• [Data listing]
====

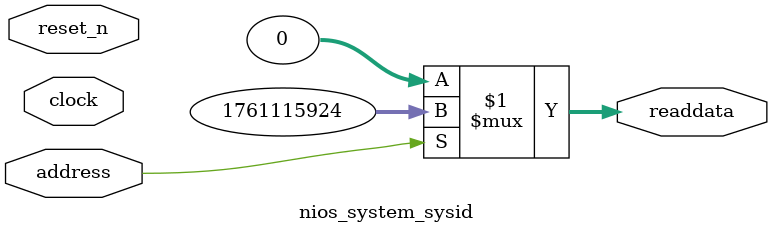
<source format=v>

`timescale 1ns / 1ps
// synthesis translate_on

// turn off superfluous verilog processor warnings 
// altera message_level Level1 
// altera message_off 10034 10035 10036 10037 10230 10240 10030 

module nios_system_sysid (
               // inputs:
                address,
                clock,
                reset_n,

               // outputs:
                readdata
             )
;

  output  [ 31: 0] readdata;
  input            address;
  input            clock;
  input            reset_n;

  wire    [ 31: 0] readdata;
  //control_slave, which is an e_avalon_slave
  assign readdata = address ? 1761115924 : 0;

endmodule




</source>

====

• [What you should do] Could you set down every record above exactly as written, leaving out the pictures?

• [Written solution]
<source format=v>

`timescale 1ns / 1ps
// synthesis translate_on

// turn off superfluous verilog processor warnings 
// altera message_level Level1 
// altera message_off 10034 10035 10036 10037 10230 10240 10030 

module nios_system_sysid (
               // inputs:
                address,
                clock,
                reset_n,

               // outputs:
                readdata
             )
;

  output  [ 31: 0] readdata;
  input            address;
  input            clock;
  input            reset_n;

  wire    [ 31: 0] readdata;
  //control_slave, which is an e_avalon_slave
  assign readdata = address ? 1761115924 : 0;

endmodule




</source>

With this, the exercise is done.